**Data shown**.
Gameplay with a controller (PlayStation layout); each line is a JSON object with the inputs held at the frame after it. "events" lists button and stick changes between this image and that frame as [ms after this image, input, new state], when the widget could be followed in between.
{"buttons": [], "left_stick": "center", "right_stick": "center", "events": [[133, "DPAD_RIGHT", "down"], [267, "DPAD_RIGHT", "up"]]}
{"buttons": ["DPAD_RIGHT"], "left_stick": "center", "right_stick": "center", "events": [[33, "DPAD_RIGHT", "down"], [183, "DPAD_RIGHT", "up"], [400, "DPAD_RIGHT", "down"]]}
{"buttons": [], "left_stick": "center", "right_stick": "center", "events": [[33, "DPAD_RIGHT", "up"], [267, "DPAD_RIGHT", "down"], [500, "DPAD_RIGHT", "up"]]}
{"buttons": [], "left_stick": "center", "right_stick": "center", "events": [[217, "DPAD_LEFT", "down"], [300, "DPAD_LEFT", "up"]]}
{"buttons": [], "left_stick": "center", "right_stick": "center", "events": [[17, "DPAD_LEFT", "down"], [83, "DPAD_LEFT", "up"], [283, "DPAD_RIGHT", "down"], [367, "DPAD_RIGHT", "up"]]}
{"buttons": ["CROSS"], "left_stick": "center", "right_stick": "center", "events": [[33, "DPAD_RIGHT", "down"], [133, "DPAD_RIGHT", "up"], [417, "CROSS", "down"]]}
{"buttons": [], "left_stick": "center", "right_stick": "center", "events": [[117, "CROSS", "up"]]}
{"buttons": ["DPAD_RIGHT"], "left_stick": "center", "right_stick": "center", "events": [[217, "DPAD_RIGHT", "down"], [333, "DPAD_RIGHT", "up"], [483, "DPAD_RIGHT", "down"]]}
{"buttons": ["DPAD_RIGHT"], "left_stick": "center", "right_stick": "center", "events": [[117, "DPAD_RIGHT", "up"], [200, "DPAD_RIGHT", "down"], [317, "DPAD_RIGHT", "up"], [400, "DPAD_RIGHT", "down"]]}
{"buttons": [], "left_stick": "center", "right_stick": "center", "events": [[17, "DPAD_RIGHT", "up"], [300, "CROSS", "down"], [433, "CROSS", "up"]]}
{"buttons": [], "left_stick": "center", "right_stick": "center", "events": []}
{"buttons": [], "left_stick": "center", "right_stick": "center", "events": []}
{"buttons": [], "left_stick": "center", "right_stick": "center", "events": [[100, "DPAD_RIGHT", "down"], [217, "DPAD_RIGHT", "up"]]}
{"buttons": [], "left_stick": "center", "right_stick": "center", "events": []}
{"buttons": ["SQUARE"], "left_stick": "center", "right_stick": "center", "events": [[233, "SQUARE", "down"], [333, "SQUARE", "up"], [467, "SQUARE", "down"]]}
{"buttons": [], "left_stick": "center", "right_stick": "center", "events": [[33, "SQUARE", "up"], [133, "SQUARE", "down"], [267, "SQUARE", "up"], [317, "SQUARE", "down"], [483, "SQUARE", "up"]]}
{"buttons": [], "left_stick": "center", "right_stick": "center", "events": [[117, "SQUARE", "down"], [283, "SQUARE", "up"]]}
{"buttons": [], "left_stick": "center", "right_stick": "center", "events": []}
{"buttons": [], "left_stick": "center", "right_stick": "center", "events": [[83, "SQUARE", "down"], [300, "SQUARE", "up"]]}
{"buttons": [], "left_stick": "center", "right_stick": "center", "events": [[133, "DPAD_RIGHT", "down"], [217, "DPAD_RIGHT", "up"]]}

**Task instructions**. Pull together all lines from the data that mention the word "SQUARE".

**Output for this task**.
{"buttons": ["SQUARE"], "left_stick": "center", "right_stick": "center", "events": [[233, "SQUARE", "down"], [333, "SQUARE", "up"], [467, "SQUARE", "down"]]}
{"buttons": [], "left_stick": "center", "right_stick": "center", "events": [[33, "SQUARE", "up"], [133, "SQUARE", "down"], [267, "SQUARE", "up"], [317, "SQUARE", "down"], [483, "SQUARE", "up"]]}
{"buttons": [], "left_stick": "center", "right_stick": "center", "events": [[117, "SQUARE", "down"], [283, "SQUARE", "up"]]}
{"buttons": [], "left_stick": "center", "right_stick": "center", "events": [[83, "SQUARE", "down"], [300, "SQUARE", "up"]]}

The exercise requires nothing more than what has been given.